Entries taken from a collection:
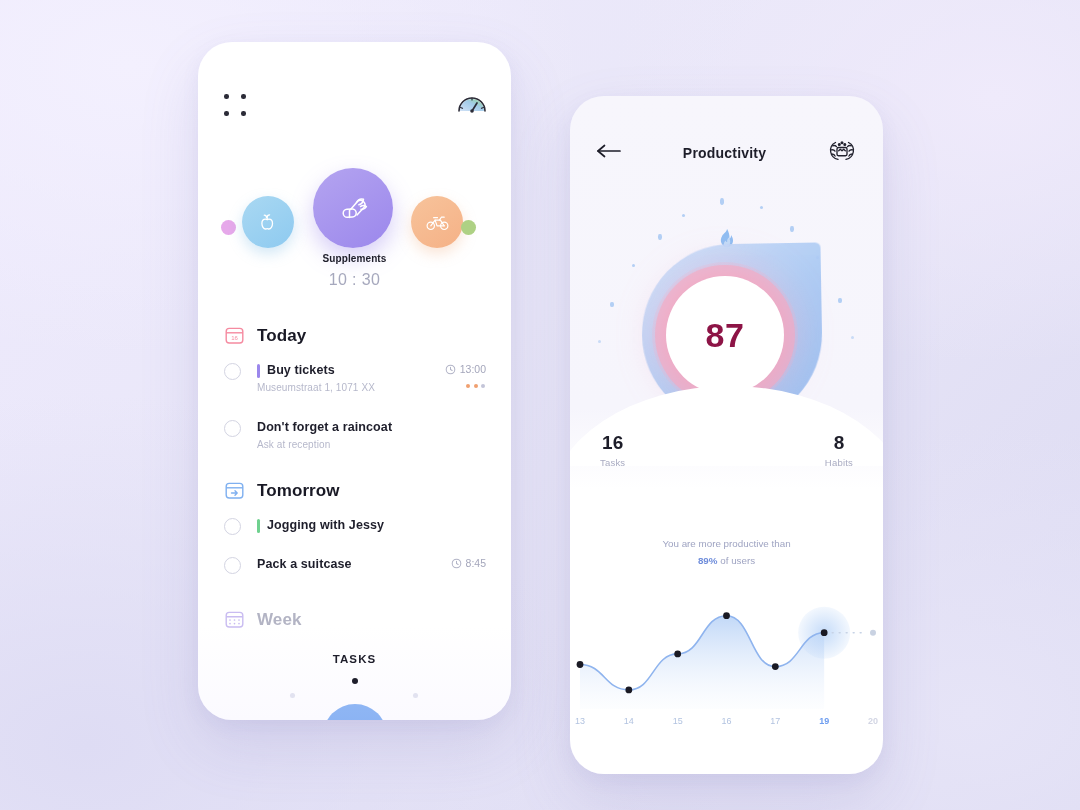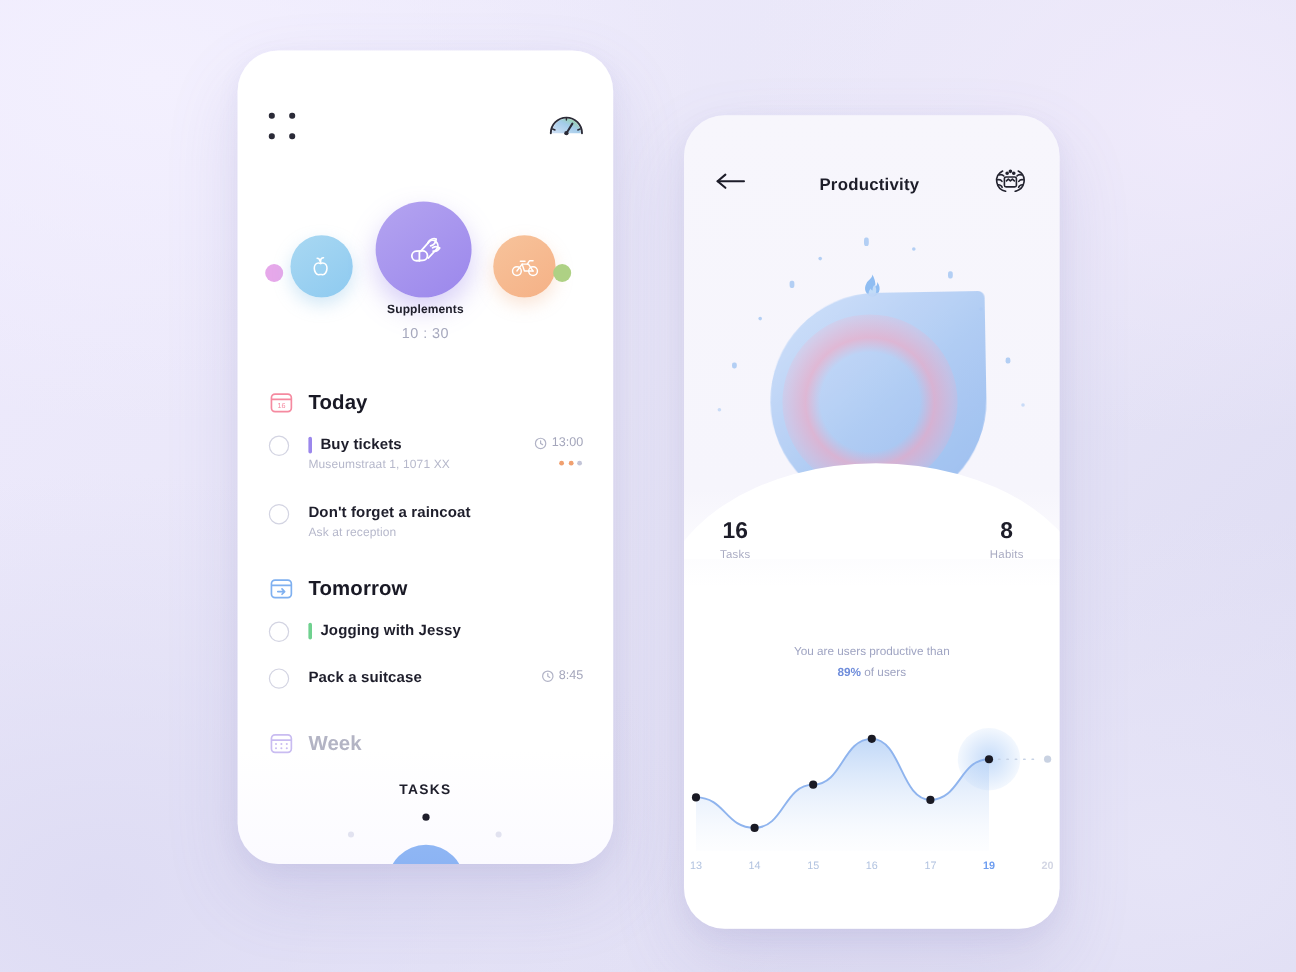"10 : 30" .habit-time { font-size: 12px -> 16px }
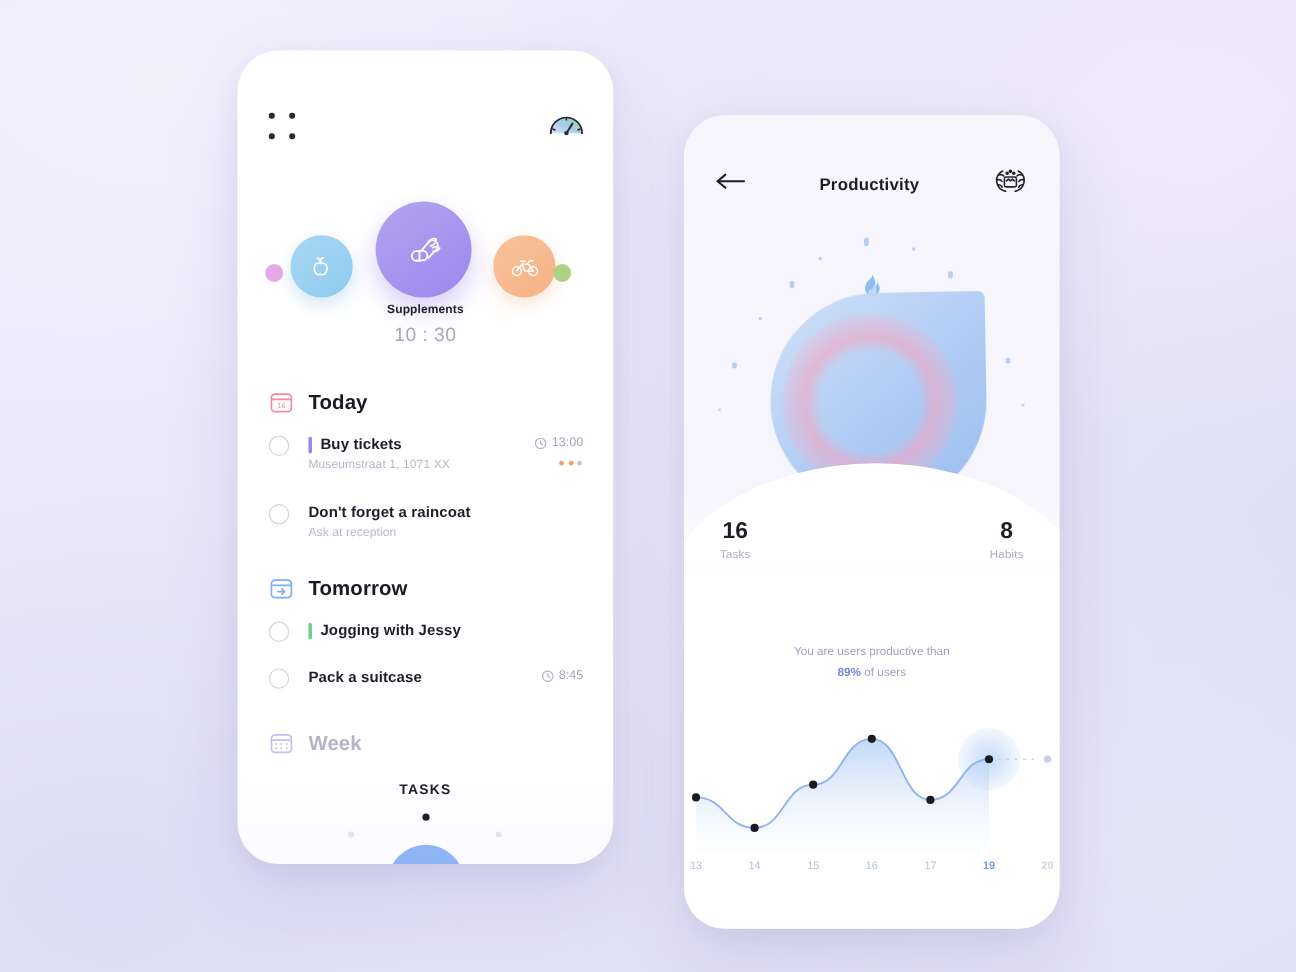"87" div.score-ring { html: none -> <div> <span>87</span> </div> }
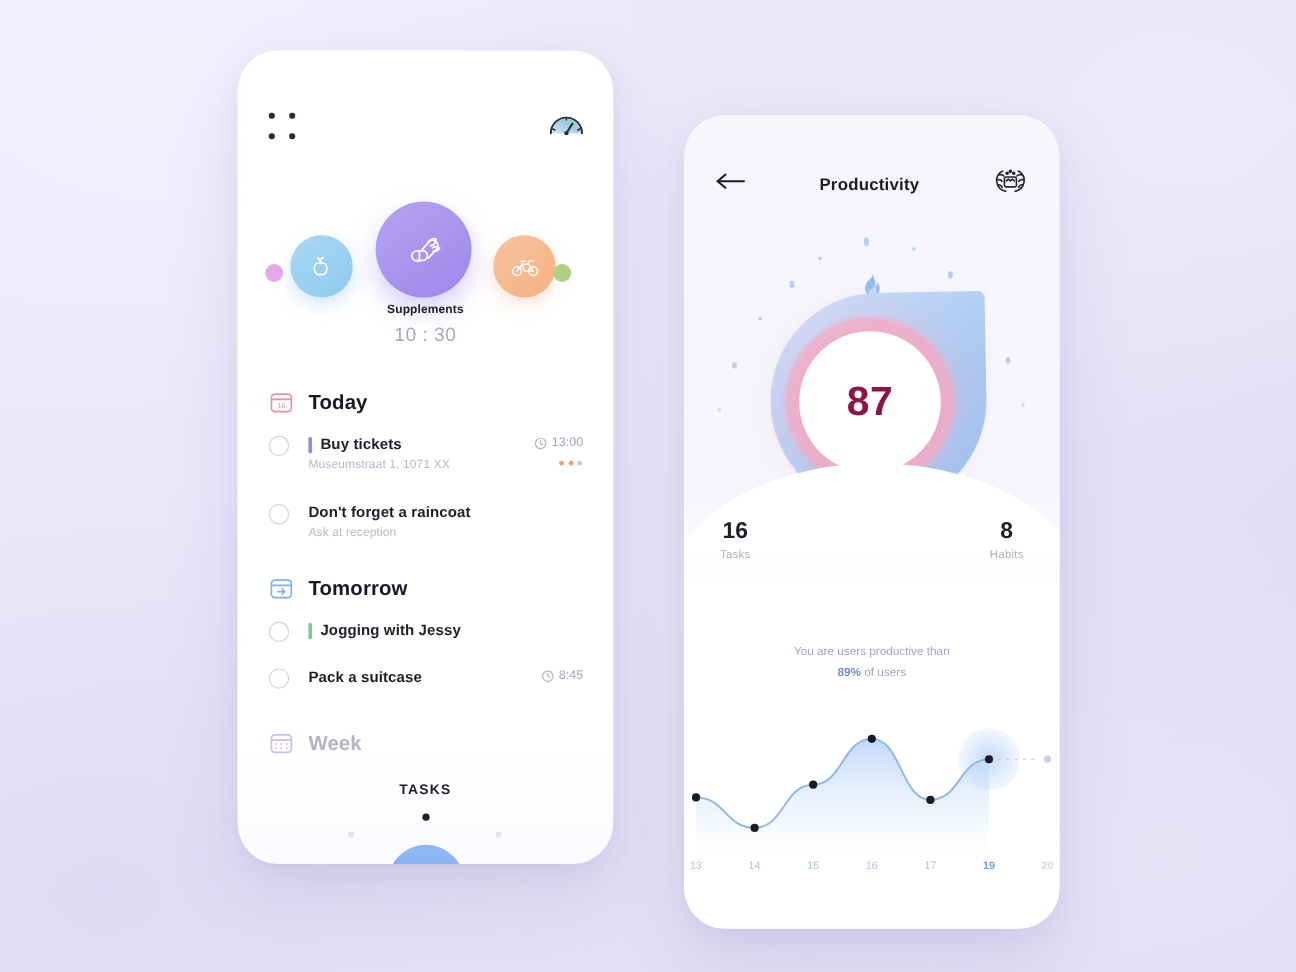"You are users productive than" div.sub1 { text: users -> more }
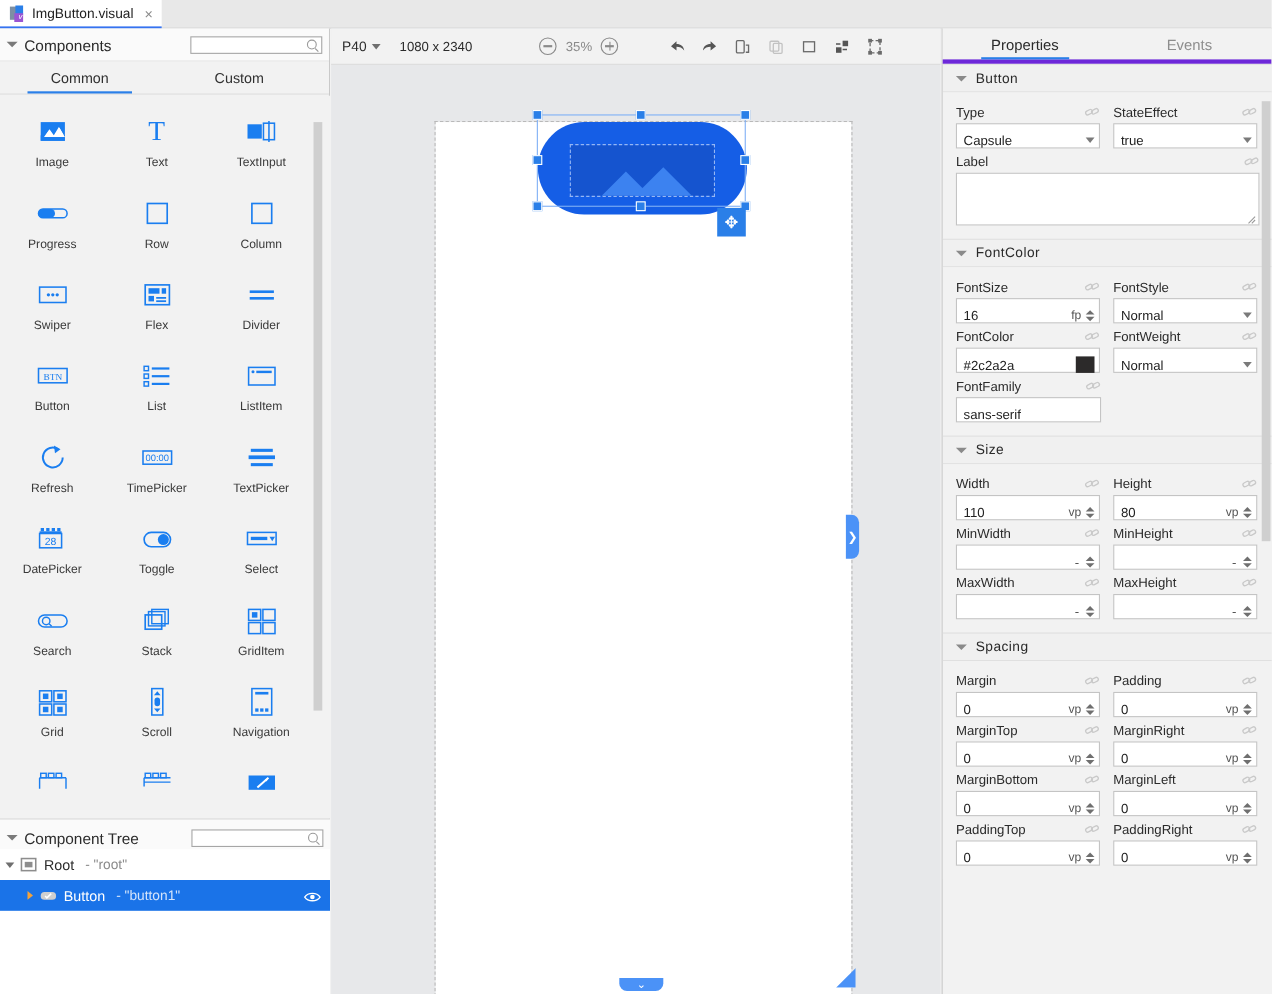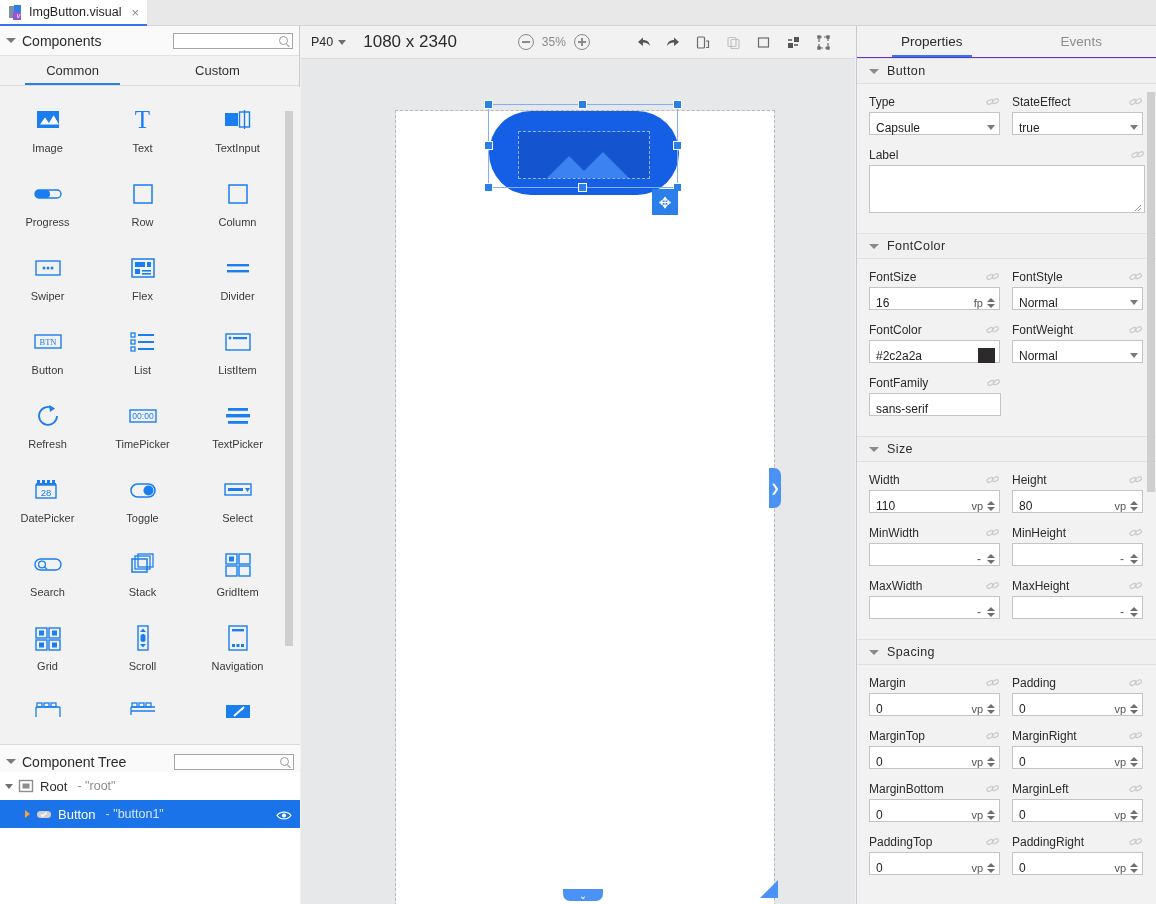"1080 x 2340" .dev-res { font-size: 17px -> 12px }
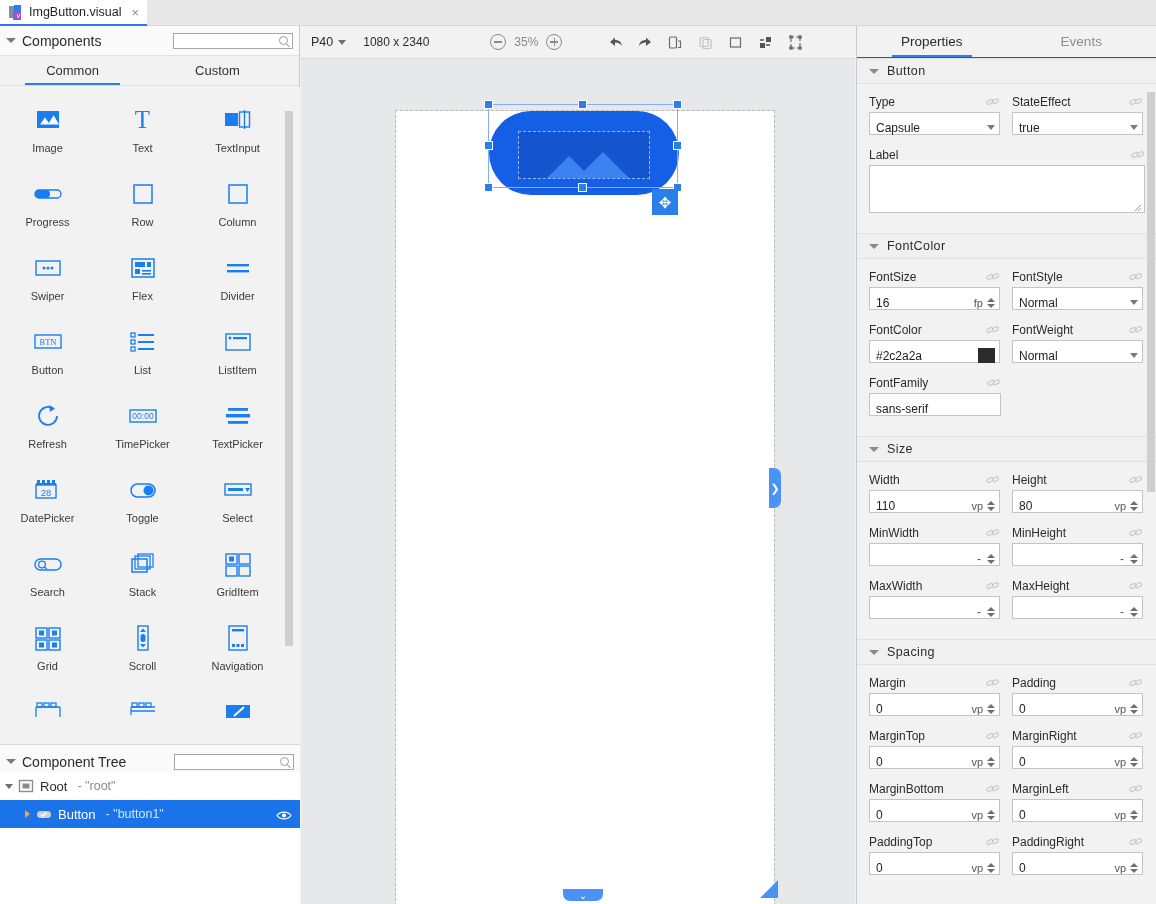"Properties" .rtabs { border-bottom: 1px solid #6d28d9 -> 4px solid #6d28d9 }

#### [TASK TO CARRY OUT]
Output exactly and only the lines from the line containing "font-size: 17px ->" to the end of the entries, both included, and omit every picture.

#### [OUTPUT BELOW]
"1080 x 2340" .dev-res { font-size: 17px -> 12px }
"Properties" .rtabs { border-bottom: 1px solid #6d28d9 -> 4px solid #6d28d9 }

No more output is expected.